We jumped in order of weight. As the lightest person there, that left me as the last person. I’d watched everyone else do it, hoping that somehow my turn would never come, but it had. I’d been scared up until this point, but nothing could have prepared me for the wave of terror I felt as I stepped up to the edge. I began to wonder ‘why am I doing this?’ The bridge was perfectly safe. It wasn’t on fire, there was no train hurtling towards us, so why jump off of it? But it was too late. As two men, lifted me and planted me on the very edge, my mind somehow escaped me, as if to say ‘sod this, you’re on your own!’ They asked me to hold my arms out straight, but even that was a challenge. Then, the moment of truth came. ‘5, 4, 3, 2, 1, bungy!’ they shouted. In the absence of my brain, I hesitated for a moment, and somehow managed to jump feet first. Seconds later, while I was in mid-air, I realised what I’d done. Falling vertically, knowing that there was nothing I could do about it was the worst feeling I’d ever experienced. How had I managed to make it even more horrific than it needed to be? Luckily, I somehow managed to turn on the way down before the rope had reached its limit, like a cat falling from a tree, which saved me from whiplash.

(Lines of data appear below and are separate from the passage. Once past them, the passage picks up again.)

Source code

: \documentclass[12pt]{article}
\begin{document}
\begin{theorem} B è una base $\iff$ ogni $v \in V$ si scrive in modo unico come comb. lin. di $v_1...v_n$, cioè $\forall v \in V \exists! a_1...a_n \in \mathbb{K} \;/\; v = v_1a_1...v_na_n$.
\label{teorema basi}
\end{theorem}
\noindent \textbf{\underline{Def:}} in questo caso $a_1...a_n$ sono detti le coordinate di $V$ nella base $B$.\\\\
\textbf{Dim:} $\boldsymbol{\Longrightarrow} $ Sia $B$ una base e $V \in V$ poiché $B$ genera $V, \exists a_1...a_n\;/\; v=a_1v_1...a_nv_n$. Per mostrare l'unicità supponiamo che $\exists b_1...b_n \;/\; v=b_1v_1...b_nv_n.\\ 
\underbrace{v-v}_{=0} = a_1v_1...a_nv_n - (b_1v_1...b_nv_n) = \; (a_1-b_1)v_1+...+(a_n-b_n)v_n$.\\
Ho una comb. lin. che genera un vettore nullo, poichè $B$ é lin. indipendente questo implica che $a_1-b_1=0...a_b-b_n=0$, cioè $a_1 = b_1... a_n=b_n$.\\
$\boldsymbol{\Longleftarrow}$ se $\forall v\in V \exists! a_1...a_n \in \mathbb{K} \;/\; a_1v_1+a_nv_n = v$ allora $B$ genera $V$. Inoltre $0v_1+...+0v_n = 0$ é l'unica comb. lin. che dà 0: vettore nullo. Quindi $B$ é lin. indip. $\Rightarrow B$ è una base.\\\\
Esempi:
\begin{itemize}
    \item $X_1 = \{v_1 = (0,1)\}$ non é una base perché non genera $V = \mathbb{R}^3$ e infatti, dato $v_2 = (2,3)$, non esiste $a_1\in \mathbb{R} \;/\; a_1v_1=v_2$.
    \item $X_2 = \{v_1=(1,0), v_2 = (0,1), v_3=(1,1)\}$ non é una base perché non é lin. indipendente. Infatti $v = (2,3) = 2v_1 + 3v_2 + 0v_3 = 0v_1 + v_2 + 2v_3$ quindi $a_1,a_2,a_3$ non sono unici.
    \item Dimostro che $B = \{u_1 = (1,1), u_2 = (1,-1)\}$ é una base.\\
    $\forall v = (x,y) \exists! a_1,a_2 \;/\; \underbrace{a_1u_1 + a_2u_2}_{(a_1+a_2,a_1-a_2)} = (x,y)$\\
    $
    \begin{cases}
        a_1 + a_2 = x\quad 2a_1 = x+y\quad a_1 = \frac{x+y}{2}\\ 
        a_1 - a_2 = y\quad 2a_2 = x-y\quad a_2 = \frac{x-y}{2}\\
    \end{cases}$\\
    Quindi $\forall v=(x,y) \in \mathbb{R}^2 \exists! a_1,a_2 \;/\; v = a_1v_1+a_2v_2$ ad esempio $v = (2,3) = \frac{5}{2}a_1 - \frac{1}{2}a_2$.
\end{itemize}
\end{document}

After what seemed like endless bouncing, rising, falling, and turning, I dangled helplessly at the bottom. This is when I began to appreciate where I was. As I hung above the trees, the sheer beauty of my surroundings overwhelmed me, and all I could hear was my own frantic inhaling and exhaling as I struggled to catch my breath. In seconds, I’d gone from the most emotionally hysterical atmosphere I’d
ever experienced, to the most peaceful, tranquil, and mind-blowingly beautiful setting ever. Alone, I congratulated myself. I’d done it! I’d conquered not only the world’s highest bungy jump, but my greatest fear.
As I was lifted back to the bridge, an uncontrollable smile decorated my face as I knew I’d done something amazing. I was greeted by high fives, hugs and congratulations from my fellow jumpers, and we all left feeling like we’d gone on a journey together.